What you are asked to do
Copy out the stretch from "This is one" through "in last out**." in the bracket-matching text, putting "queue" in place of each "stack".

Selection

===

This is one of the interview questions asked in the technical or data structure round which can be solved using stack.

As we know **stack is first in last out**.

You may also like this: Data structure problem 1.

So let's begin with the problem statement,

Given a string s containing only the characters (, ), {, }, [ and ],

determine if the input string is valid.

An input string is valid if:

Open brackets must be closed by the same type of brackets.

Open brackets must be closed in the correct order.

**Examples :**

a)Input: s = "()"

Output: true

Example 2:

b)Input: s = "()[]{}"

Output: true

Example 3:

c)Input: s = "(]"

Output: false

**Solution:**

var isValid = function (s) { const obj = { "}": "{", "]": "[", ")": "(", }, var stack = []; //As javascript array behaves like stack for (let i = 0; i < s.length; i++) { if (s[i] in obj) {//check 1 if (!stack.length || stack[stack.length - 1] !== obj[s[i]]) {//check 3 return false; } else stack.pop();//check 4 } else{ stack.push(s[i]);//check 2 } } return !stack.length;//check 5 };

Logic:

**We know in the javascript string can be accessed like an array.**

Suppose

s = "(]"

We have used a loop to iterate a string,

We have maintained a map object which has closing brackets as keys.

const obj={

"}":"{",

"]":"[",

")":"(",

}

**1st iteration:**

In check 1 we have a check for '(' present in obj.

It is not present so we have pushed '(' in the stack (**check 2** executed).

**2nd iteration:**

In check 1 we have a check for ']' present in obj.

===

Dataset rows
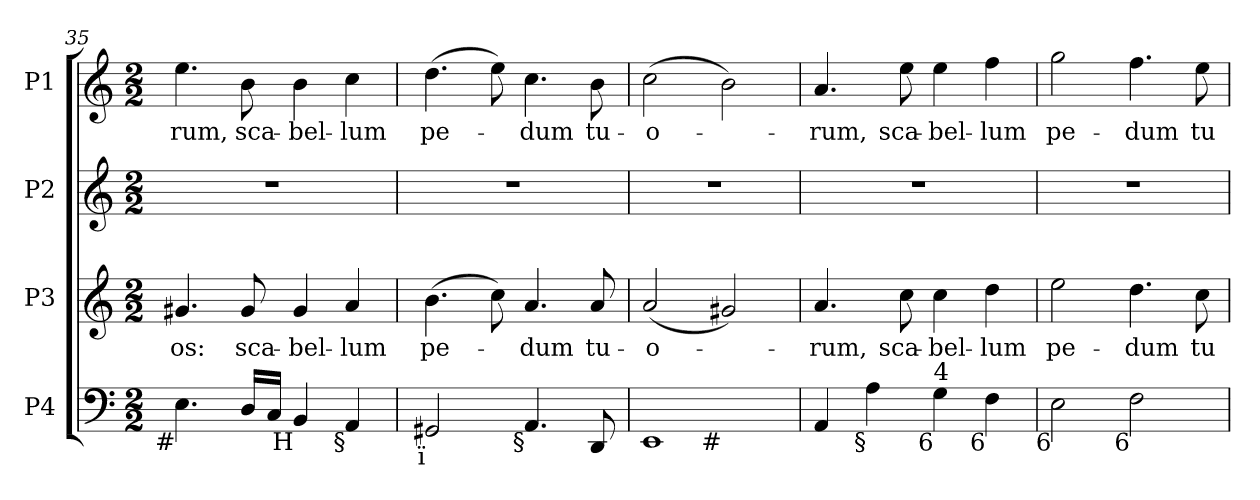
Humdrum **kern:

**kern	**kern	**text	**kern	**kern	**text
*part4	*part3	*part3	*part2	*part1	*part1
*staff4	*staff3	*staff3	*staff2	*staff1	*staff1
*I"P4	*I"P3	*	*I"P2	*I"P1	*
*clefF4	*clefG2	*	*clefG2	*clefG2	*
*k[]	*k[]	*	*k[]	*k[]	*
*C:	*C:	*	*C:	*C:	*
*M2/2	*M2/2	*	*M2/2	*M2/2	*
=35	=35	=35	=35	=35	=35
!	!	!LO:LY:b:color=#000000	!	!	!
!LO:TX:b:rj:t=#	!	!	!	!	!
!	!	!	!	!	!LO:LY:b:color=#000000
4.Ei\	4.g#Xi/	-os:	1r	4.eei\	-rum,
!	!	!LO:LY:b:color=#000000	!	!	!
!	!	!	!	!	!LO:LY:b:color=#000000
16Di/LL	8g#i/	sca-	.	8bi\	sca-
16Ci/JJ	.	.	.	.	.
!	!	!LO:LY:b:color=#000000	!	!	!
!LO:TX:b:rj:t=H	!	!	!	!	!
!	!	!	!	!	!LO:LY:b:color=#000000
4BBi/	4g#i/	-bel-	.	4bi\	-bel-
!	!	!LO:LY:b:color=#000000	!	!	!
!LO:TX:b:rj:t=§	!	!	!	!	!
!	!	!	!	!	!LO:LY:b:color=#000000
4AAi/	4ai/	-lum	.	4cci\	-lum
!!LO:LB:g=z
=36	=36	=36	=36	=36	=36
!	!	!LO:LY:b:color=#000000	!	!	!
!LO:TX:b:rj:t=ï	!	!	!	!	!
!	!	!	!	!	!LO:LY:b:color=#000000
2GG#Xi/	(4.bi\	pe-	1r	(4.ddi\	pe-
.	8cci\)	.	.	8eei\)	.
!	!	!LO:LY:b:color=#000000	!	!	!
!LO:TX:b:rj:t=§	!	!	!	!	!
!	!	!	!	!	!LO:LY:b:color=#000000
4.AAi/	4.ai/	-dum	.	4.cci\	-dum
!	!	!LO:LY:b:color=#000000	!	!	!
!	!	!	!	!	!LO:LY:b:color=#000000
8DDi/	8ai/	tu-	.	8bi\	tu-
=37	=37	=37	=37	=37	=37
!	!	!LO:LY:b:color=#000000	!	!	!
!LO:TX:b:rj:t=4	!	!	!	!	!
!	!	!	!	!	!LO:LY:b:color=#000000
*^	*	*	*	*	*
1EEi	2ryy	(2ai/	-o-	1r	(2cci\	-o-
!	!LO:TX:b:rj:t=#	!	!	!	!	!
.	2ryy	2g#Xi/)	.	.	2bi\)	.
*v	*v	*	*	*	*	*
=38	=38	=38	=38	=38	=38
*^	*	*	*	*	*
!	!	!	!LO:LY:b:color=#000000	!	!	!
*v	*v	*	*	*	*	*
*^	*	*	*	*	*
!LO:TX:b:rj:t=§	!	!	!	!	!	!
!	!	!	!	!	!	!LO:LY:b:color=#000000
*v	*v	*	*	*	*	*
4AAi/	4.ai/	-rum,	1r	4.ai/	-rum,
!LO:TX:b:rj:t=§	!	!	!	!	!
4Ai\	.	.	.	.	.
!	!	!LO:LY:b:color=#000000	!	!	!
!	!	!	!	!	!LO:LY:b:color=#000000
.	8cci\	sca-	.	8eei\	sca-
!	!	!LO:LY:b:color=#000000	!	!	!
!LO:TX:b:rj:t=6	!	!	!	!	!
!LO:TX:t=4	!	!	!	!	!
!	!	!	!	!	!LO:LY:b:color=#000000
4Gi\	4cci\	-bel-	.	4eei\	-bel-
!	!	!LO:LY:b:color=#000000	!	!	!
!LO:TX:b:rj:t=6	!	!	!	!	!
!	!	!	!	!	!LO:LY:b:color=#000000
4Fi\	4ddi\	-lum	.	4ffi\	-lum
=39	=39	=39	=39	=39	=39
!	!	!LO:LY:b:color=#000000	!	!	!
!LO:TX:b:rj:t=6	!	!	!	!	!
!	!	!	!	!	!LO:LY:b:color=#000000
2Ei\	2eei\	pe-	1r	2ggi\	pe-
!	!	!LO:LY:b:color=#000000	!	!	!
!LO:TX:b:rj:t=6	!	!	!	!	!
!	!	!	!	!	!LO:LY:b:color=#000000
2Fi\	4.ddi\	-dum	.	4.ffi\	-dum
!	!	!LO:LY:b:color=#000000	!	!	!
!	!	!	!	!	!LO:LY:b:color=#000000
.	8cci\	tu-	.	8eei\	tu-
=	=	=	=	=	=
*-	*-	*-	*-	*-	*-
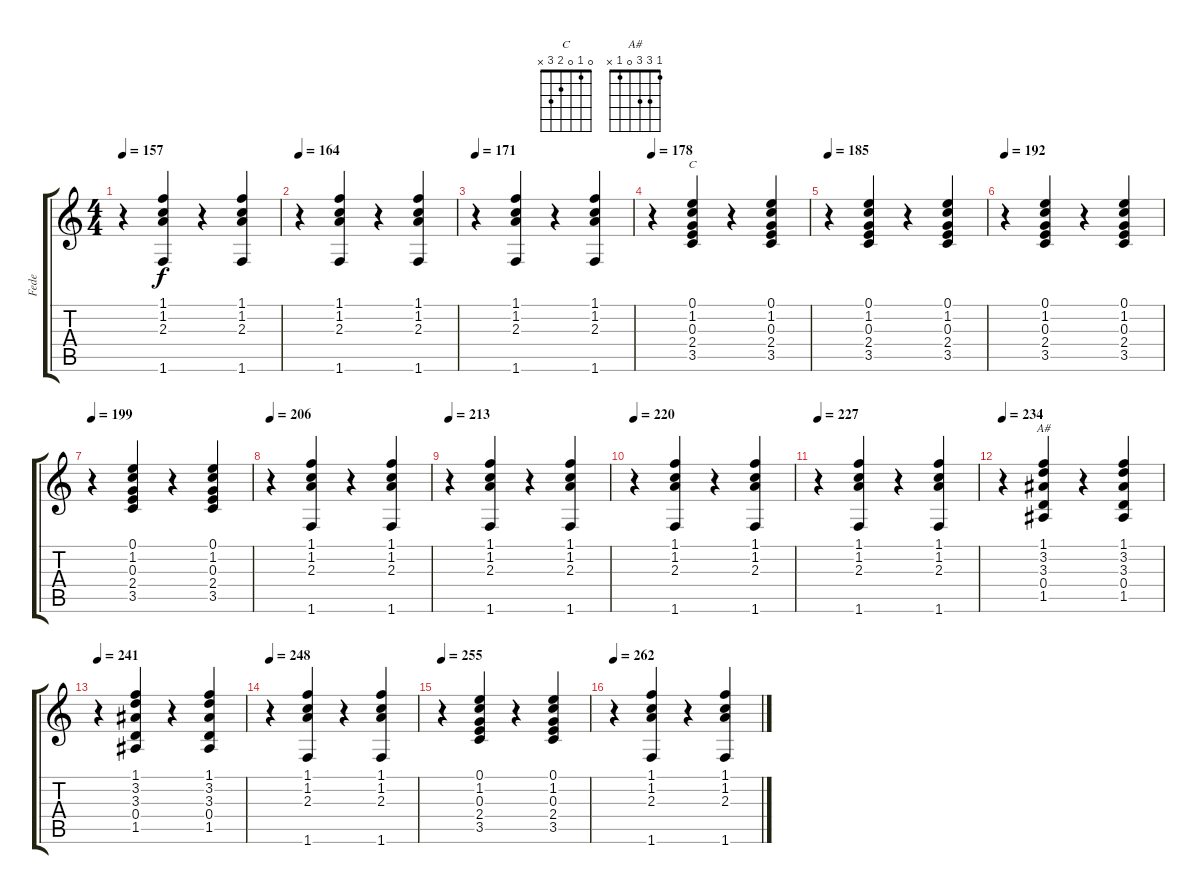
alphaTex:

\track ("Fede" "Fede") {instrument electricguitarclean}
\staff {score tabs}
\tuning (E4 B3 G3 D3 A2 E2) {hide}
\chord ("C" 0 1 0 2 3 x)
\chord ("A#" 1 3 3 0 1 x)
\ts (4 4)
\tempo 157
\clef g2
\ks c
r.4{dy f instrument electricguitarclean} (1.1 1.2 2.3 1.6).4 r.4 (1.1 1.2 2.3 1.6).4 |
\tempo 164
r.4 (1.1 1.2 2.3 1.6).4 r.4 (1.1 1.2 2.3 1.6).4 |
\tempo 171
r.4 (1.1 1.2 2.3 1.6).4 r.4 (1.1 1.2 2.3 1.6).4 |
\tempo 178
r.4 (0.1 1.2 0.3 2.4 3.5).4{ch "C"} r.4 (0.1 1.2 0.3 2.4 3.5).4 |
\tempo 185
r.4 (0.1 1.2 0.3 2.4 3.5).4 r.4 (0.1 1.2 0.3 2.4 3.5).4 |
\tempo 192
r.4 (0.1 1.2 0.3 2.4 3.5).4 r.4 (0.1 1.2 0.3 2.4 3.5).4 |
\tempo 199
r.4 (0.1 1.2 0.3 2.4 3.5).4 r.4 (0.1 1.2 0.3 2.4 3.5).4 |
\tempo 206
r.4 (1.1 1.2 2.3 1.6).4 r.4 (1.1 1.2 2.3 1.6).4 |
\tempo 213
r.4 (1.1 1.2 2.3 1.6).4 r.4 (1.1 1.2 2.3 1.6).4 |
\tempo 220
r.4 (1.1 1.2 2.3 1.6).4 r.4 (1.1 1.2 2.3 1.6).4 |
\tempo 227
r.4 (1.1 1.2 2.3 1.6).4 r.4 (1.1 1.2 2.3 1.6).4 |
\tempo 234
r.4 (1.1 3.2 3.3 0.4 1.5).4{ch "A#"} r.4 (1.1 3.2 3.3 0.4 1.5).4 |
\tempo 241
r.4 (1.1 3.2 3.3 0.4 1.5).4 r.4 (1.1 3.2 3.3 0.4 1.5).4 |
\tempo 248
r.4 (1.1 1.2 2.3 1.6).4 r.4 (1.1 1.2 2.3 1.6).4 |
\tempo 255
r.4 (0.1 1.2 0.3 2.4 3.5).4 r.4 (0.1 1.2 0.3 2.4 3.5).4 |
\tempo 262
r.4 (1.1 1.2 2.3 1.6).4 r.4 (1.1 1.2 2.3 1.6).4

===

Task output
This is one of the interview questions asked in the technical or data structure round which can be solved using queue.

As we know **queue is first in last out**.